Each state either has a Primary or a Caucus, where a decision is made to be the party's candidate. In a Primary, there is a voting process where all eligible voters/citizens can cast a secret ballot for their preferred candidate choice. There are two types of Primaries, closed and open. In an open Primary, all the registered voters can vote for any candidate they want, regardless if they are a Democrat or Republican. In a closed Primary, the registered voters can only vote for candidates of the party they are registered in. Primaries are more common because the process of voting is direct. As of 2020, Nevada, Kentucky, Wyoming, North Dakota, and Iowa are the only states with a Caucus, as do American Samoa, Northern Mariana Islands, Guam, and the Virgin Islands. In a Caucus, there is a meeting arranged on a specific day and time. People vote by raising their hands or breaking into small groups based on their choice of candidate. Only registered voters can attend, and they might have to vote according to the party they are registered with, depending on the election type and their state.
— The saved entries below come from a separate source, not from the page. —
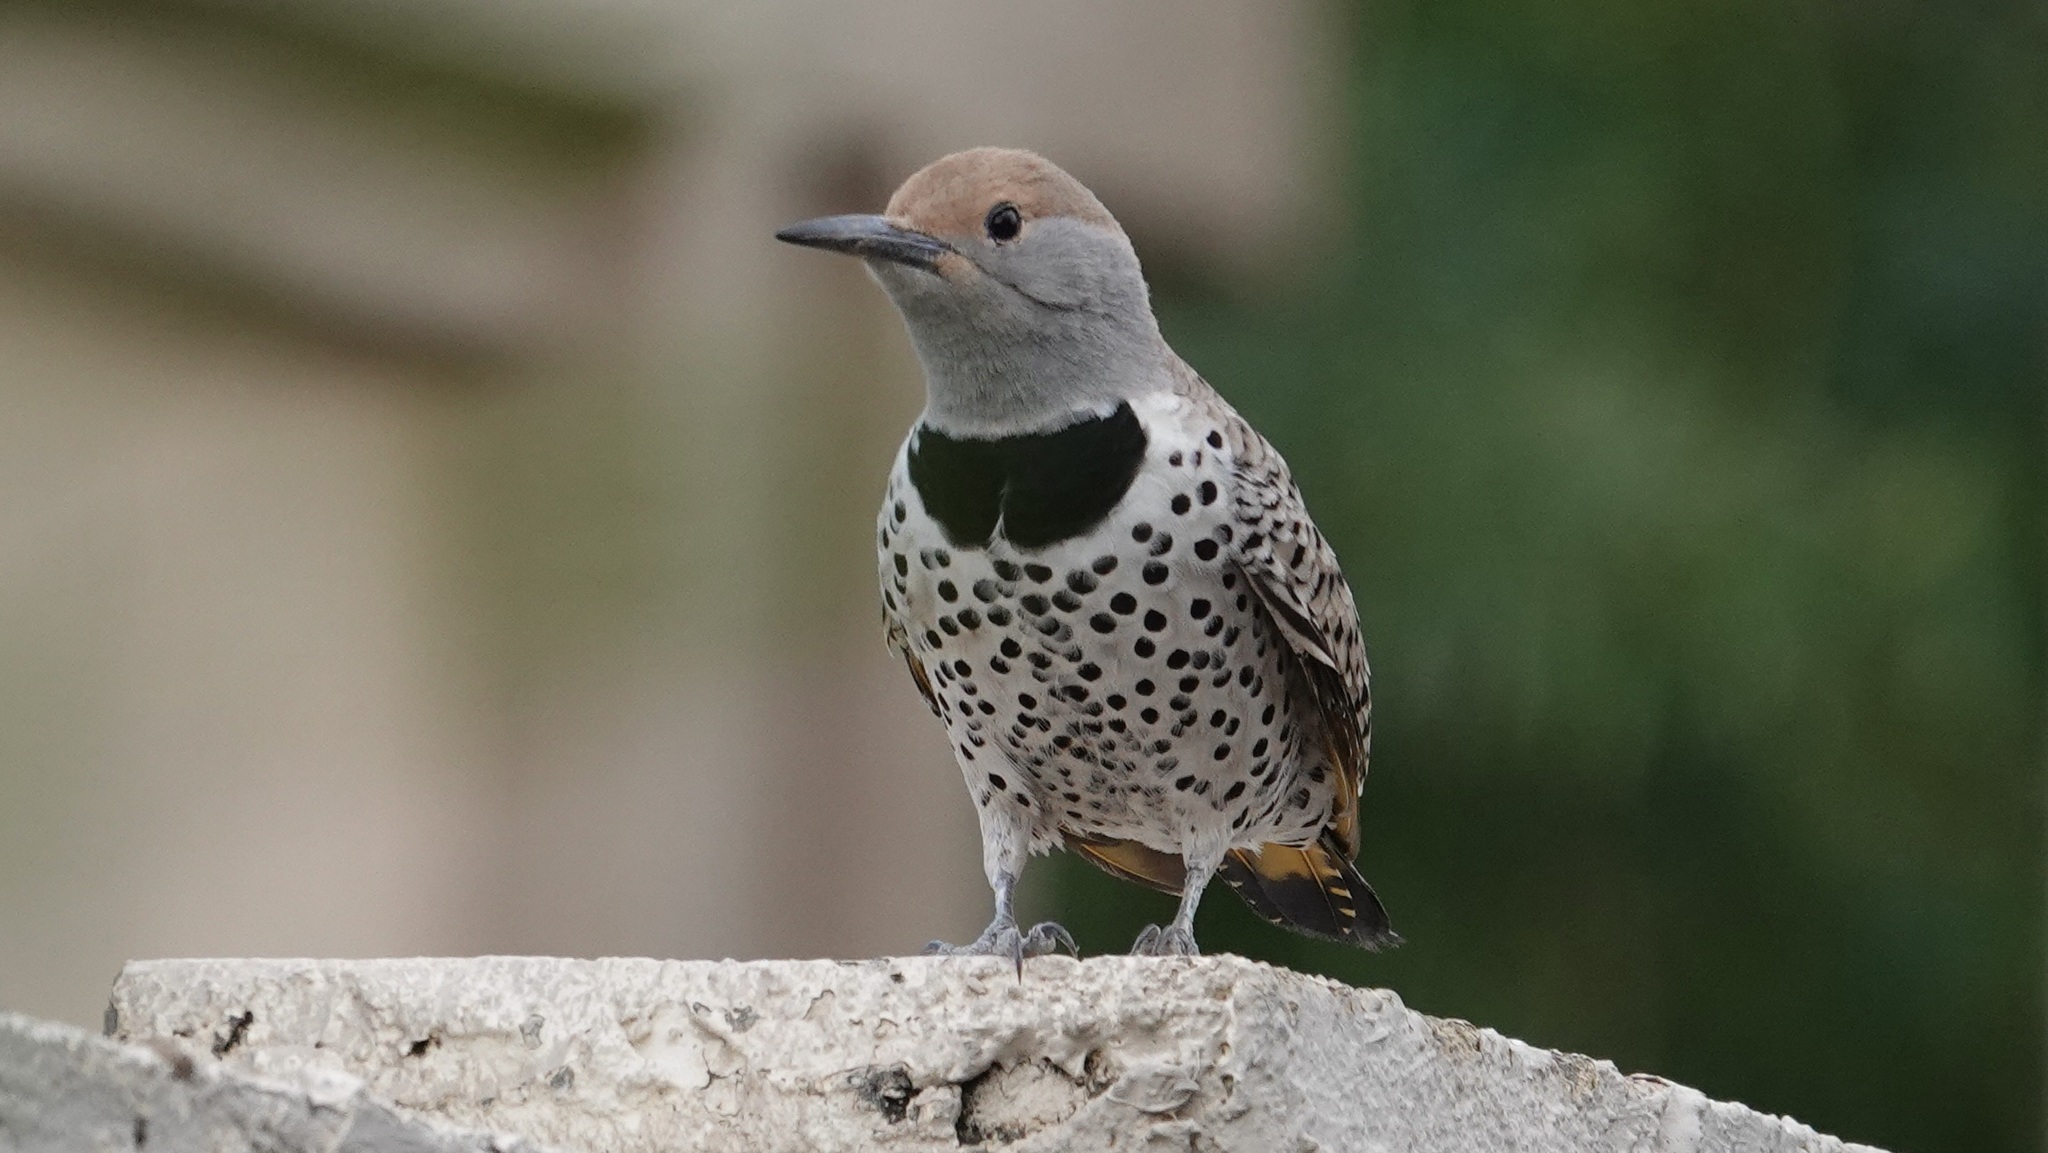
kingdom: Animalia
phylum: Chordata
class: Aves
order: Piciformes
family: Picidae
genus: Colaptes
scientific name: Colaptes chrysoides
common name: Gilded flicker
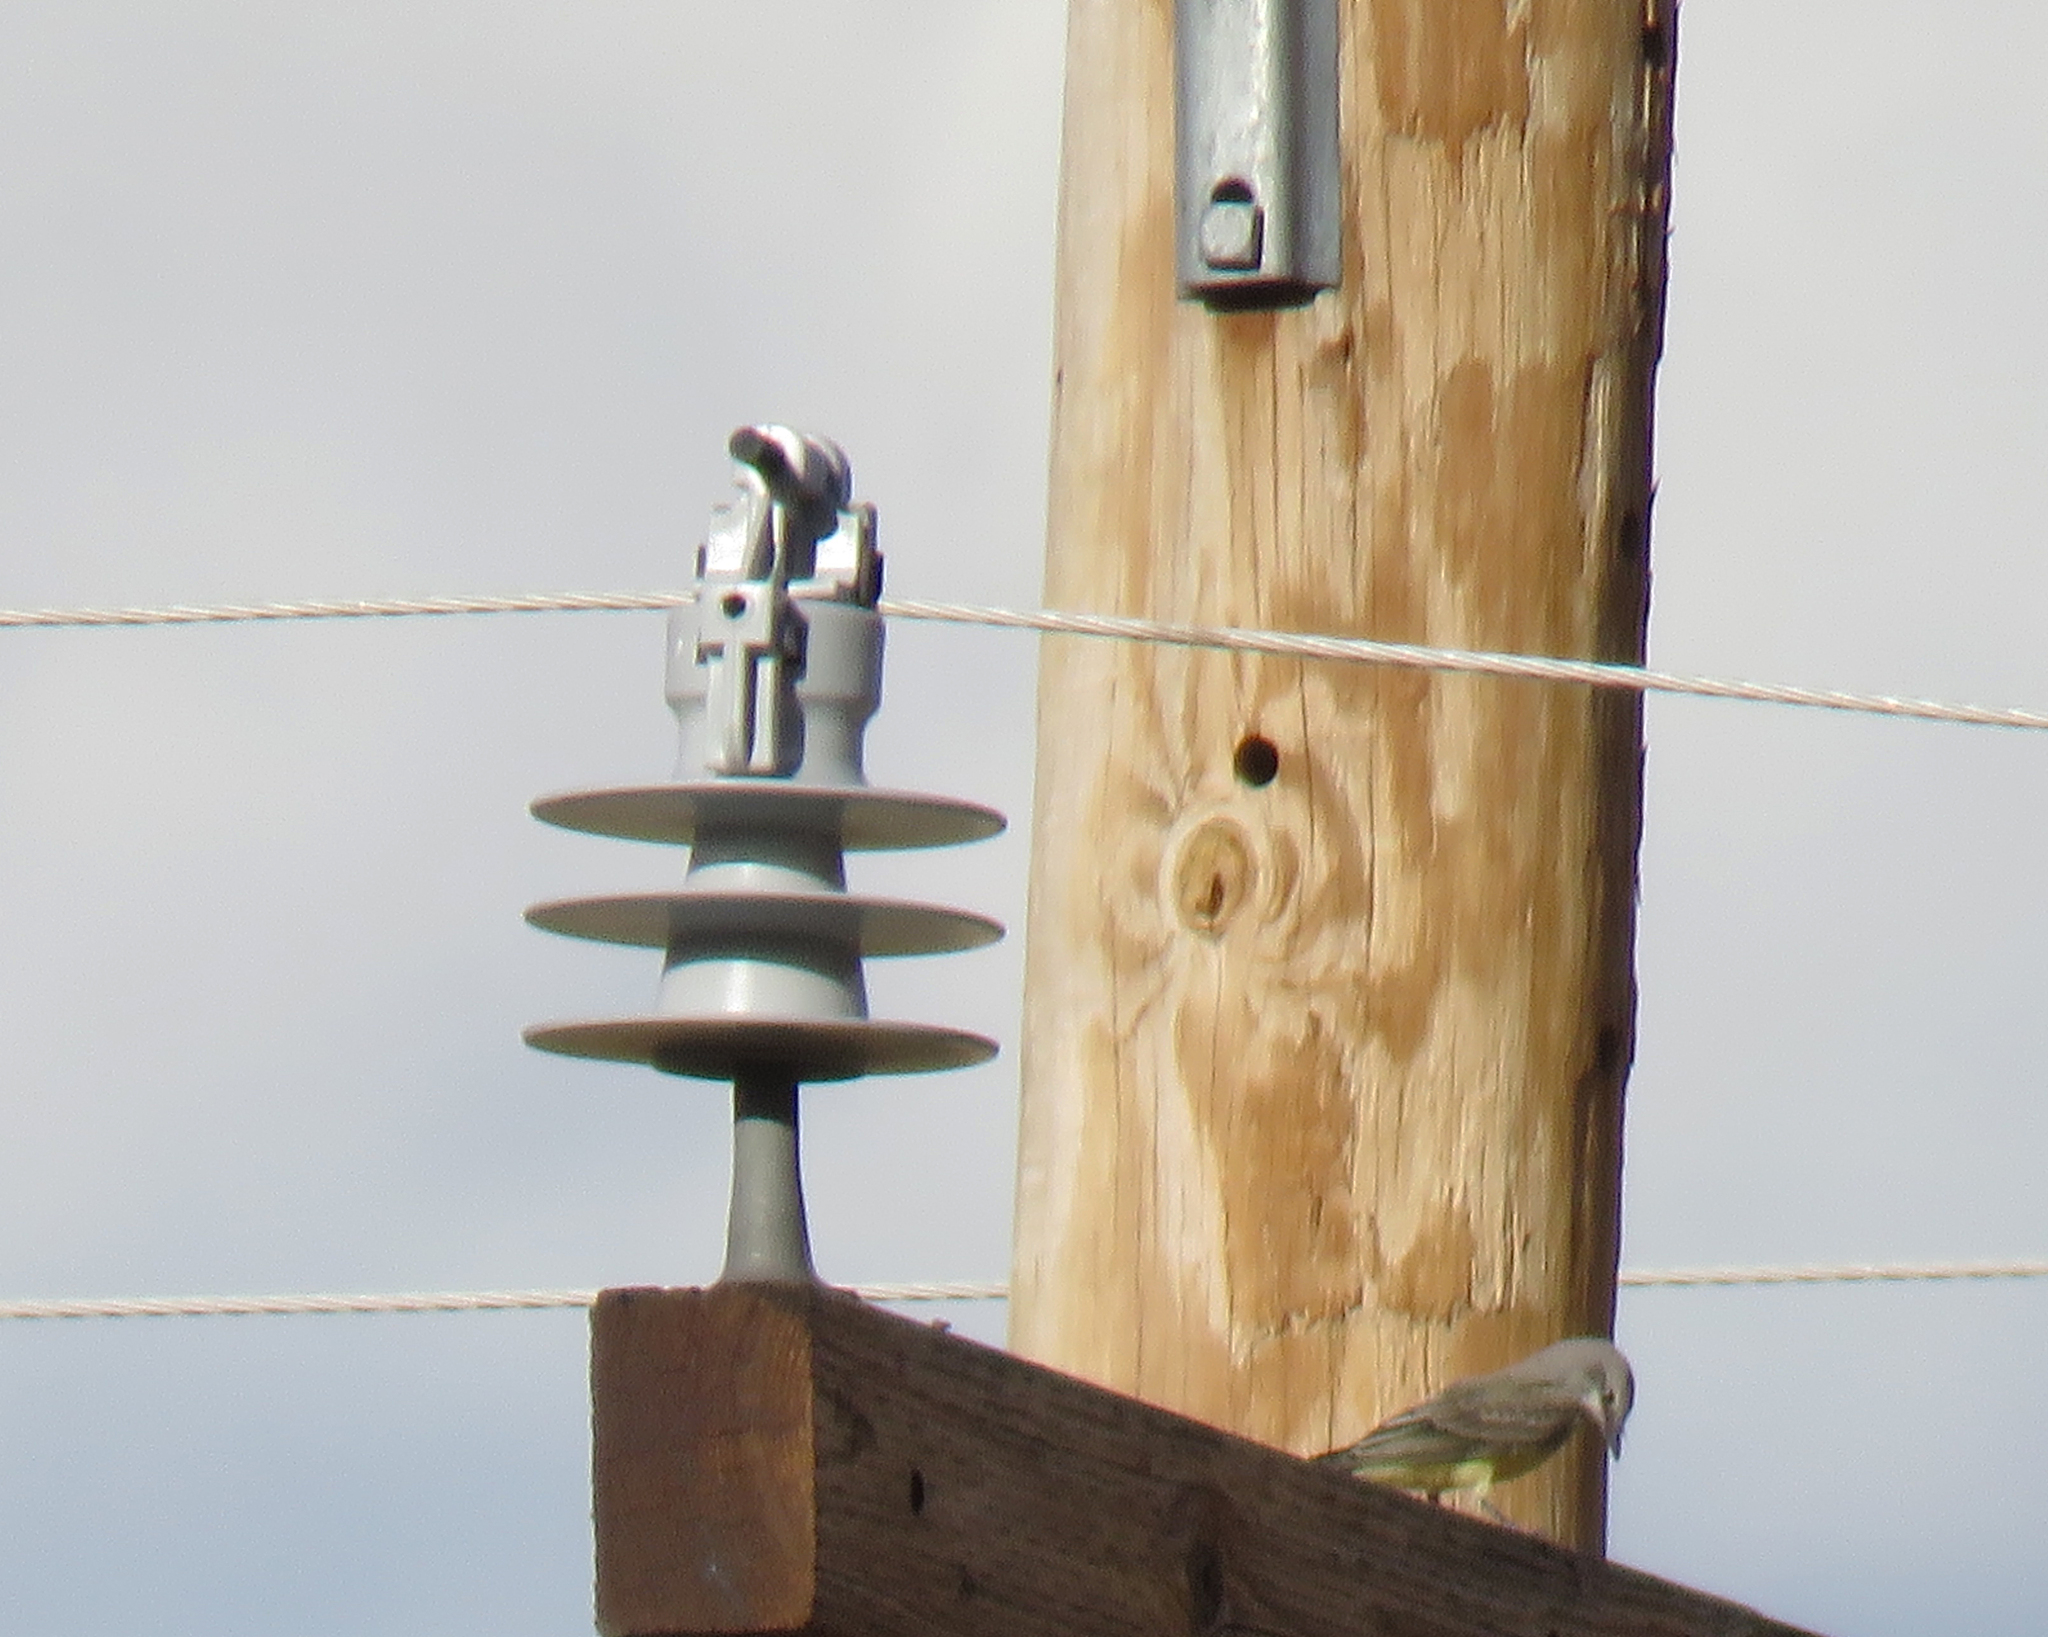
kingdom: Animalia
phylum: Chordata
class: Aves
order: Passeriformes
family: Tyrannidae
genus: Tyrannus
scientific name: Tyrannus verticalis
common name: Western kingbird
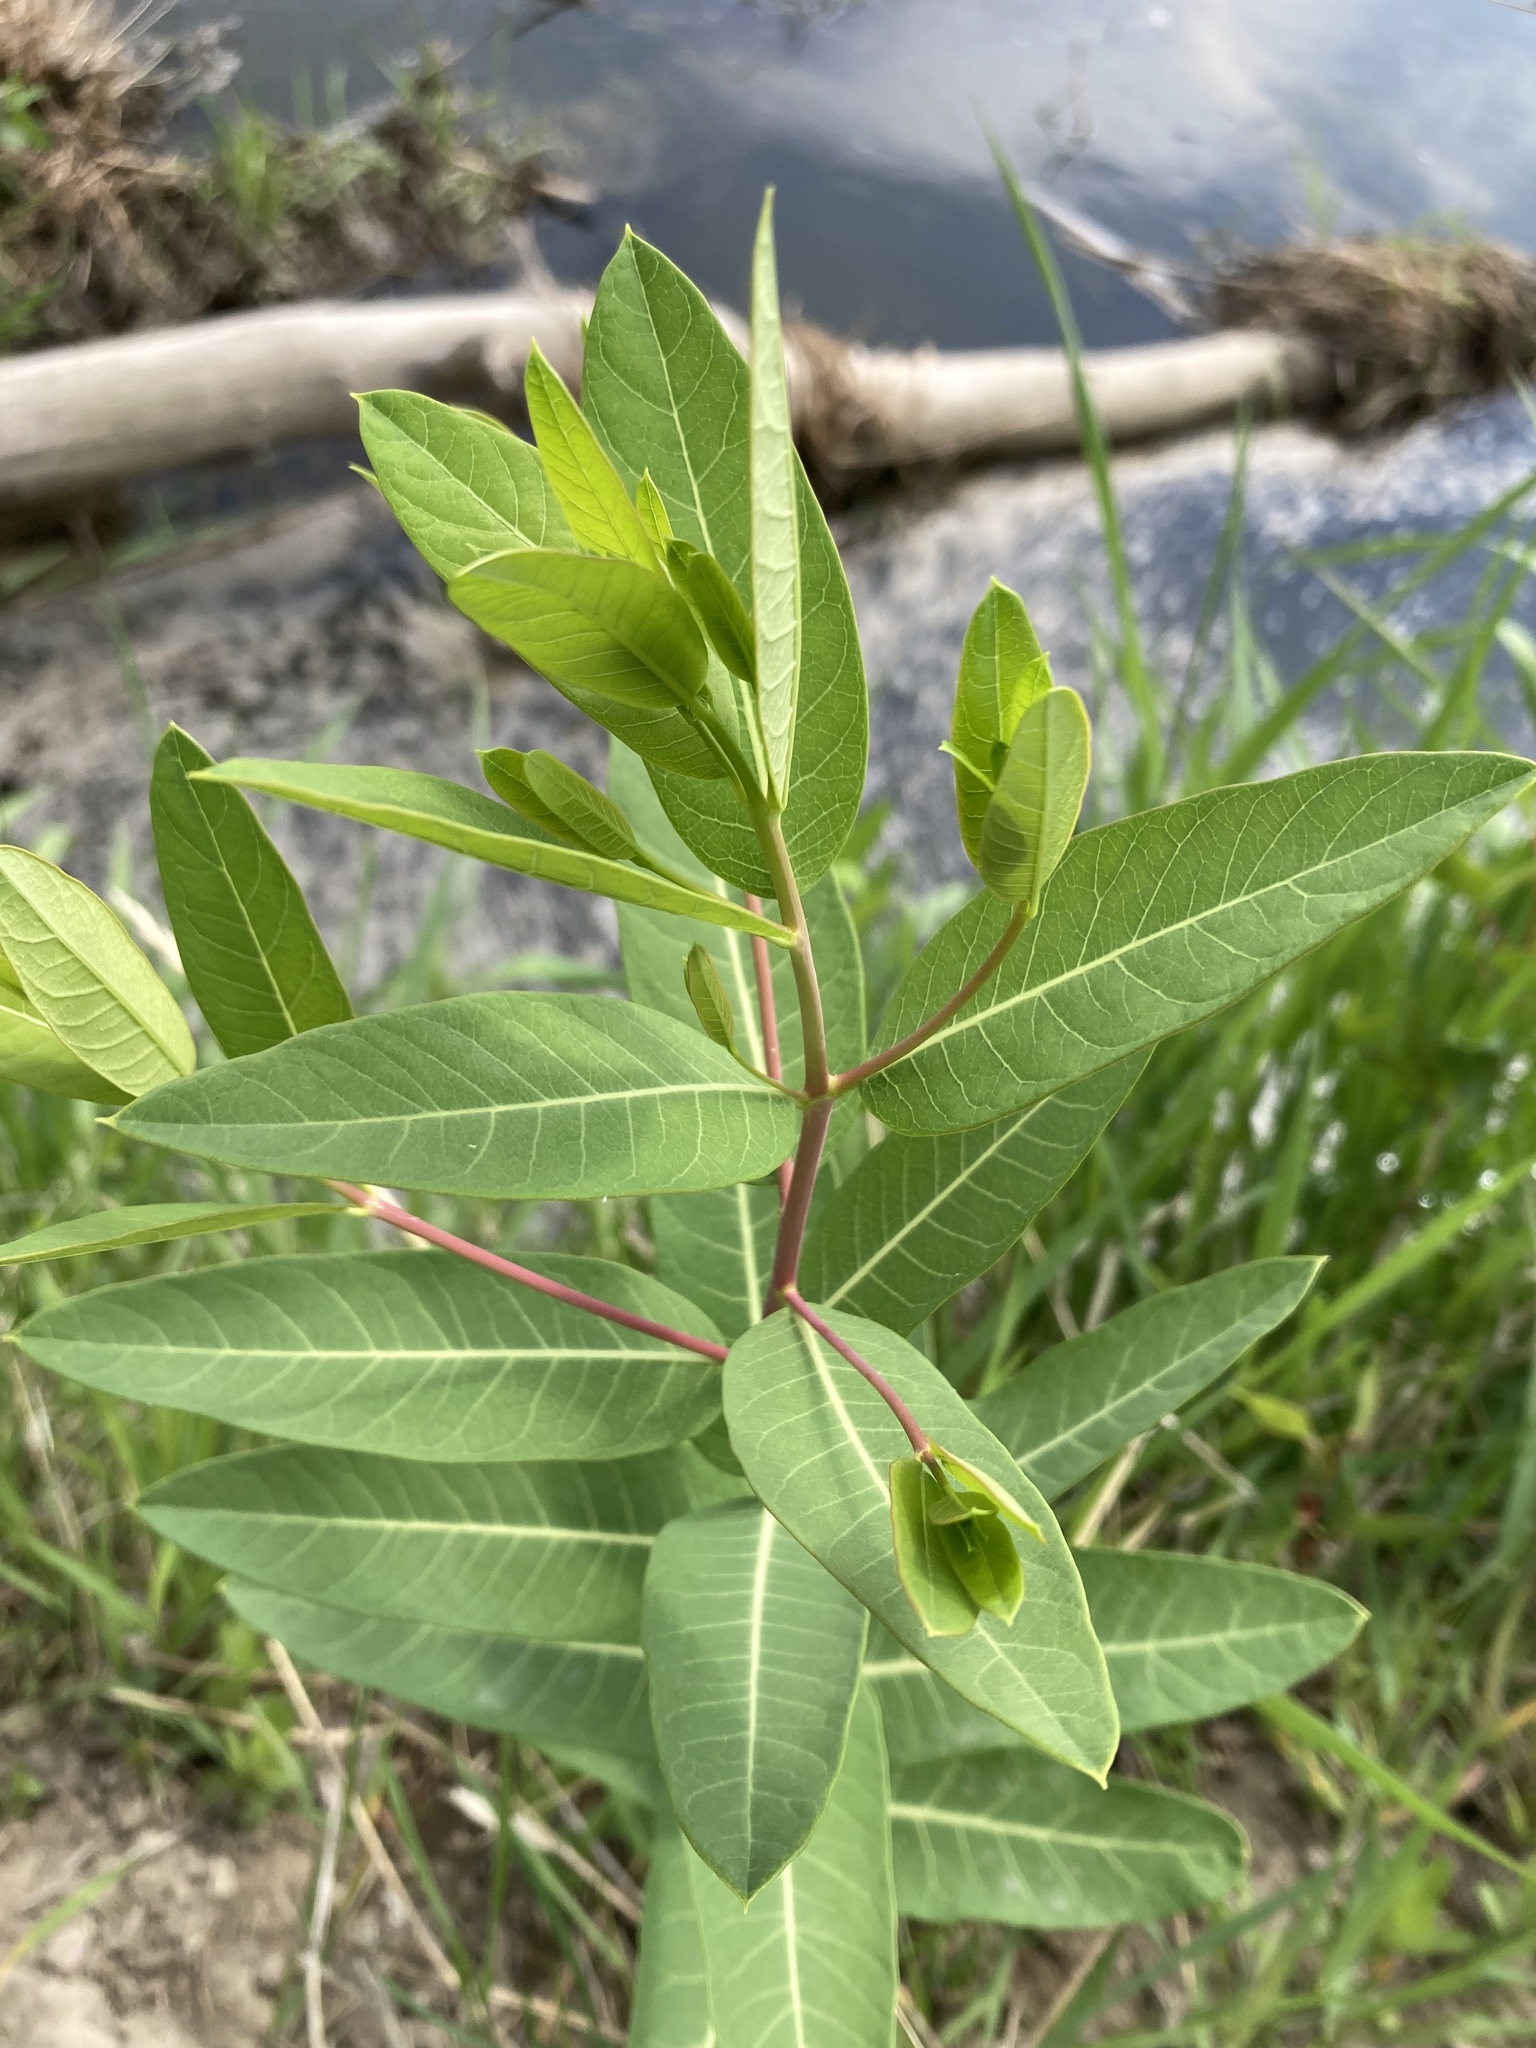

Then the National Convention occurs usually in July or August, where the political parties select one nominee to stand by. Voting in the Primaries and Caucuses is very crucial, because you're deciding your political party's nominee. At the National Convention, the party's Presidential nominee usually announces their Vice President pick. Then until November, the Presidential candidates continue to campaign across the country to win support. On election day, which is the first Tuesday of November, every eligible registered voter casts their vote in the U.S. The process of voting is different in the U.S. from other countries. In the U.S., the President is not chosen directly by the people, instead of a group of officials called the "electors." When people cast their vote on election day, they are voting for the "electors." The number of electors per state is determined by the number of Senators plus the number of representatives in Congress, totaling to 538 electors. Each state or party does it slightly differently, but electors are chosen through a popular vote in the Spring or Summer of the election year, they are usually "loyal or consistent party members." Voting for electors is crucial because you want to make sure you can rely on them to vote for what you want. Each elector casts one vote, and for a Presidential candidate to win, they need 270 or more votes to win. On January 20 of the following year, the elected President officially enters their role as the leader of the United States.